Olbert and district board President Adam Rak both said they were excited the two agencies were able to work together although each conceded there are still many steps ahead.
The decision comes ahead of the City Council’s planned June 30 protest hearing on plans to abandon Crestview as park land and allow it rezoned for other uses including possibly a school campus. Although yesterday’s announcement is tentative, Olbert said it gives the City Council and residents something more concrete to discuss Monday night rather than a less defined idea.
Superintendent Craig Baker formally proposed an even land trade earlier this year but city officials balked because the Crestview site was appraised at $13.4 million while the school land was appraised at $12.4 million. The city also noted that it did not have the money to improve the school site into a usable park and field which would leave it with a less valuable parcel and no greater playing space.
The city counter-offered that the district purchase the land for $12.4 million but was declined.

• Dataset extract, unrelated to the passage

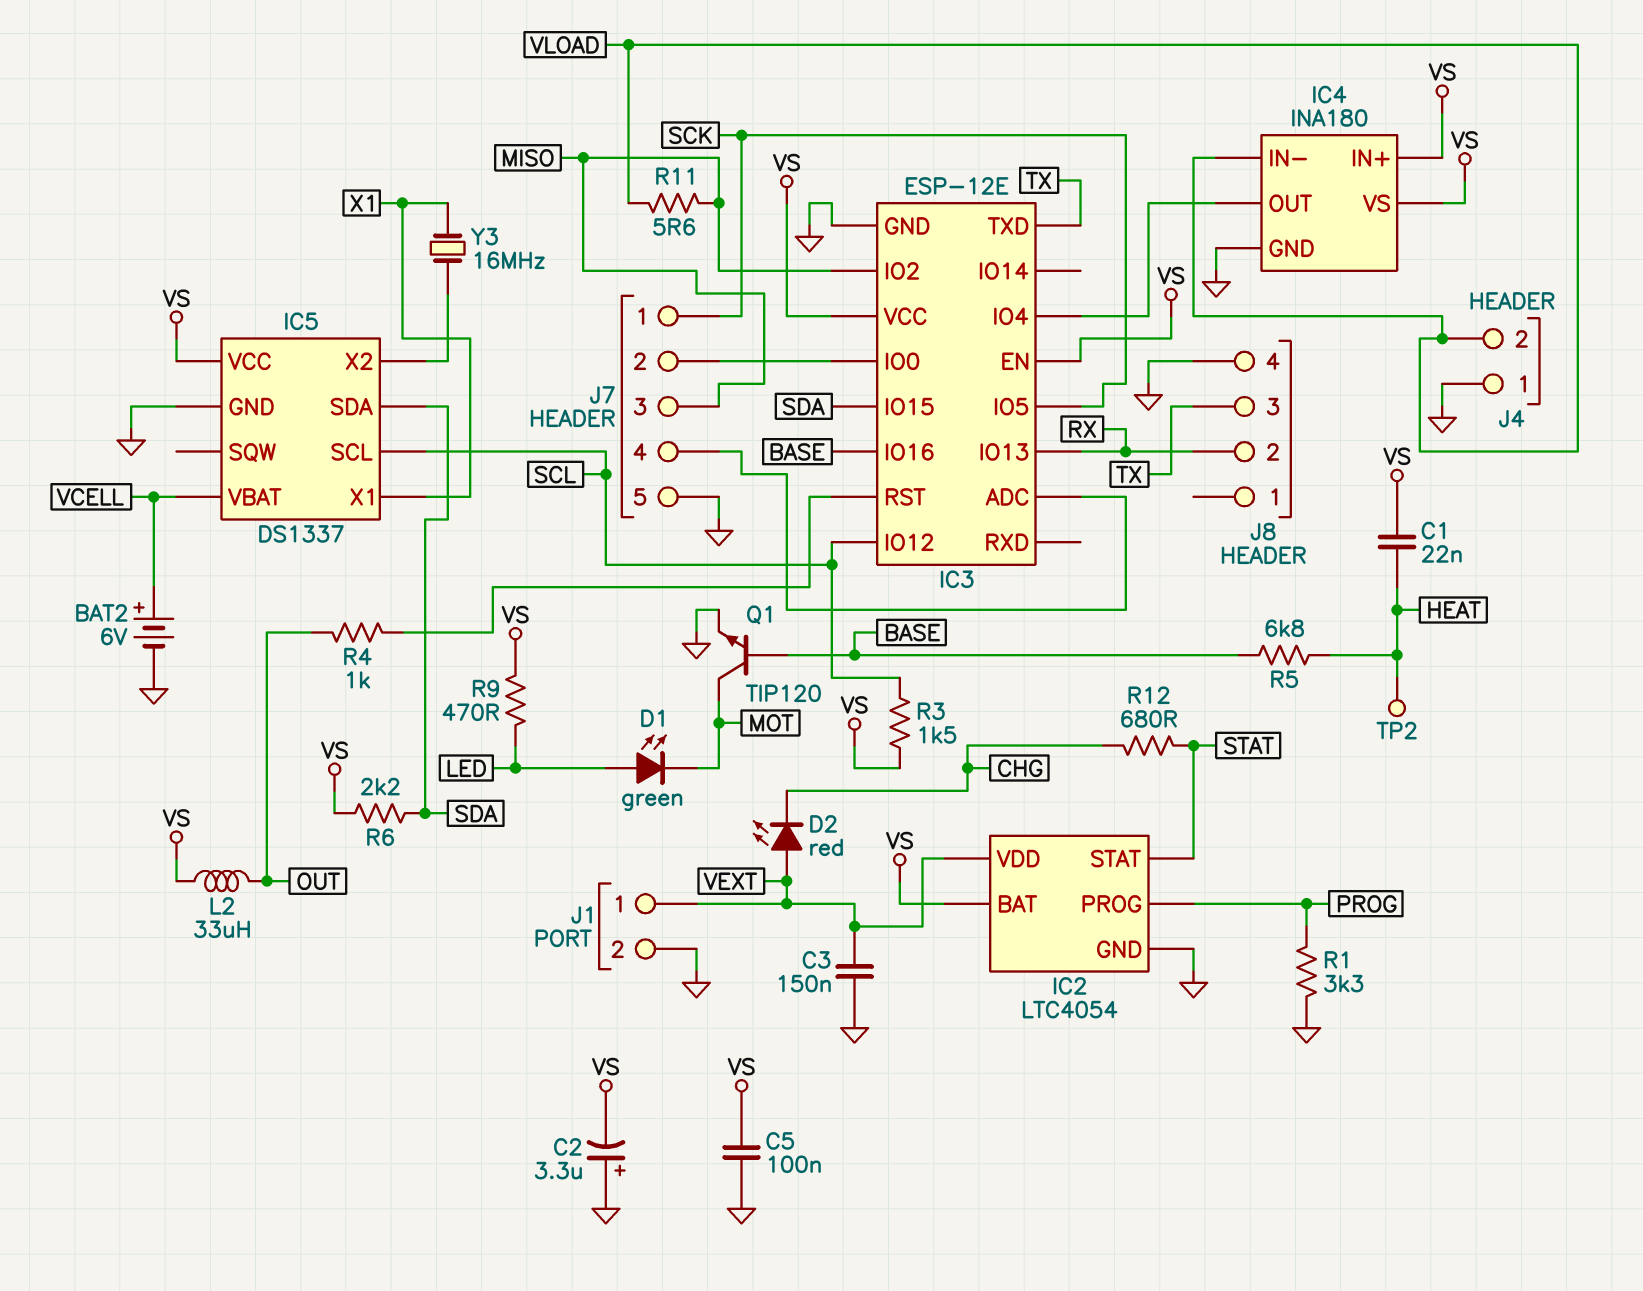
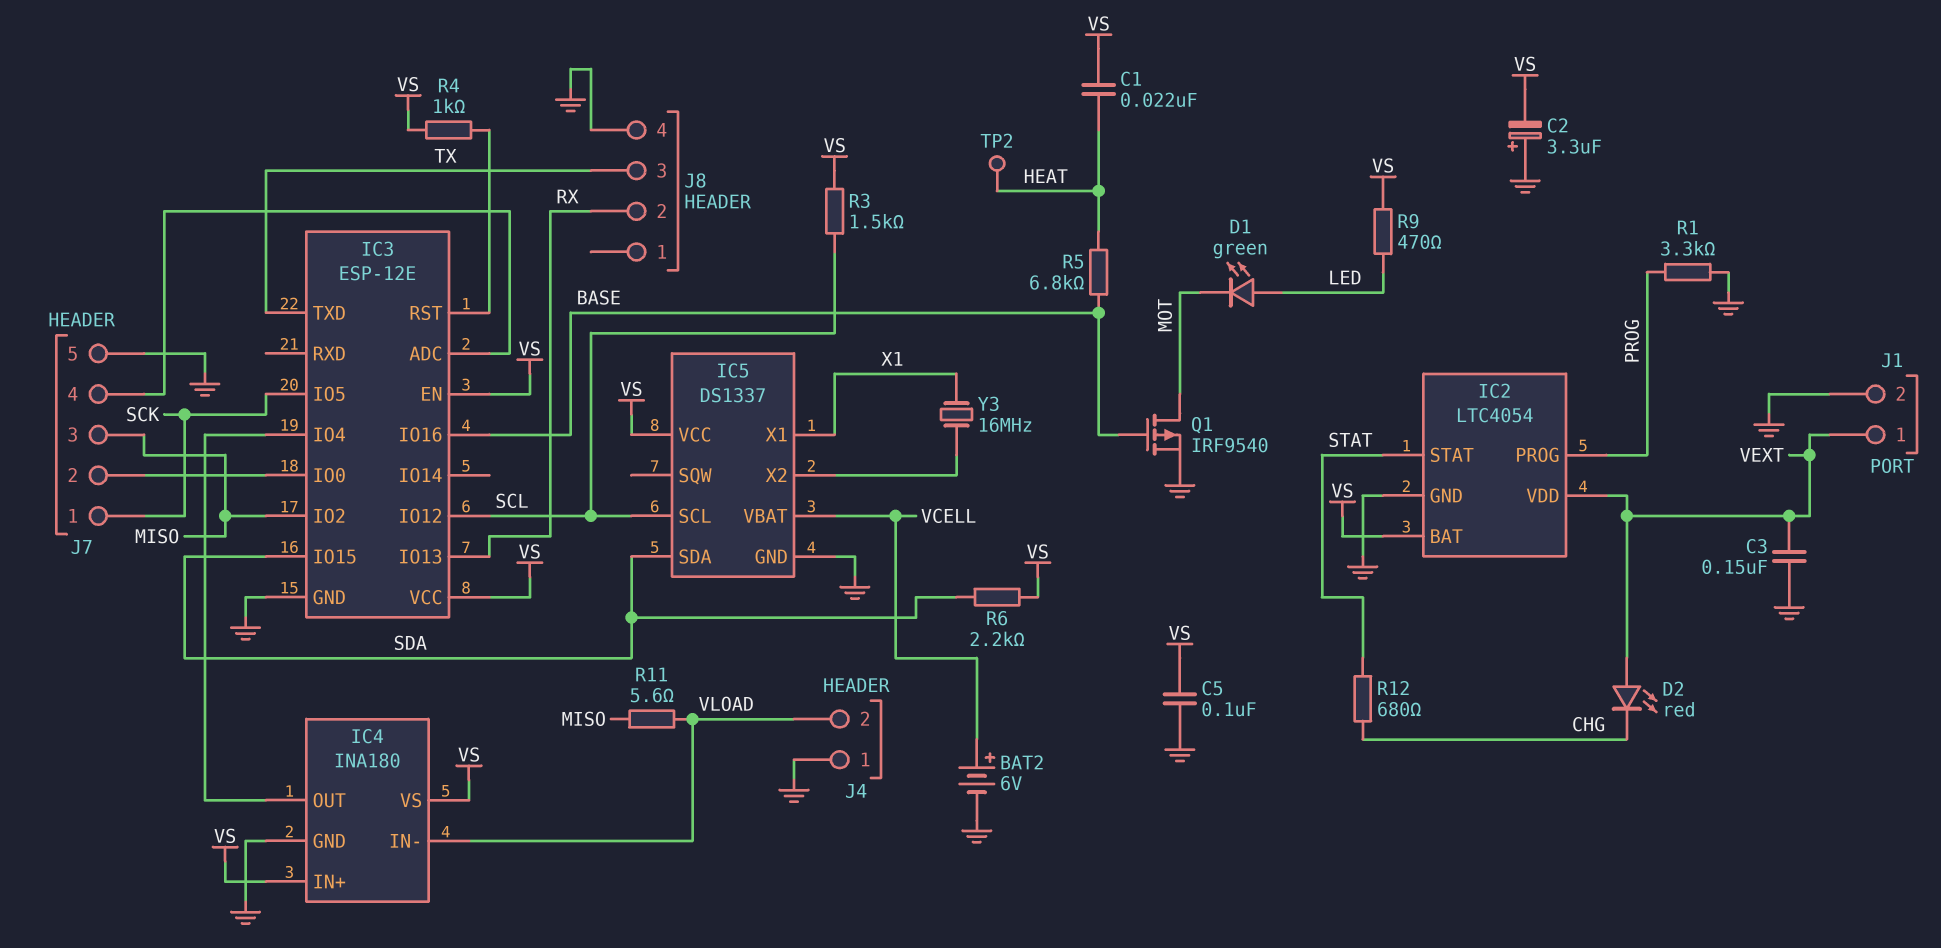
L2: 33uH (OUT, VS) -> none
Q1: NPN TIP120 (B BASE, C MOT, E GND) -> PMOS IRF9540 (G BASE, D MOT, S GND)
R4: 1k (IC3/RST, OUT) -> 1k (IC3/RST, VS)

The last few weeks saw both the City Council and district board meeting in numerous closed sessions — with vocal opponent Councilman Matt Grocott abstaining — trying to reach yesterday’s agreement which members describe as a compromise.
“I’m generally pleased. Nobody gets everything they want in this,” Councilman Ron Collins said.
The school district wants to relocate the charter school to free up space at Tierra Linda as enrollment grows. Rak said building on the 4 acres it is now offering the city was not an option because the district wants a separate campus and there is already challenging amounts of traffic in the area due to Tierra Linda and Carlmont High School across the street. While traffic is a city issue, Rak said student safety is the district’s purview.
Traffic is one issue Crestview residents raised at previous city meetings in opposing a school in the steep neighborhood. Rak said there is outreach to SamTrans about a possible bus route and Charter has talked about encouraging more carpools to cut down on congestion.
Councilman Cameron Johnson said he respects the concerns about traffic and loss of open space and might share them if he lived near the property but that the City Council has to look at the good of the entire community.
“Ultimately, though, this decision is up to the voters,” he said.
If four of the five councilmembers Monday night vote to override any protests of its plans to abandon Crestview as park land, the council will place the question on the November ballot.
The school district must also find a way to recover the $1.5 million it gives the city. Rak said the district is speaking to sports groups about donations.
Rak said the district also needs to continue talking about alternative campus locations in case the council doesn’t override protests Monday night or voters in November don’t pass the zoning measure.
The city and school district will split the cost of the $50,000 election.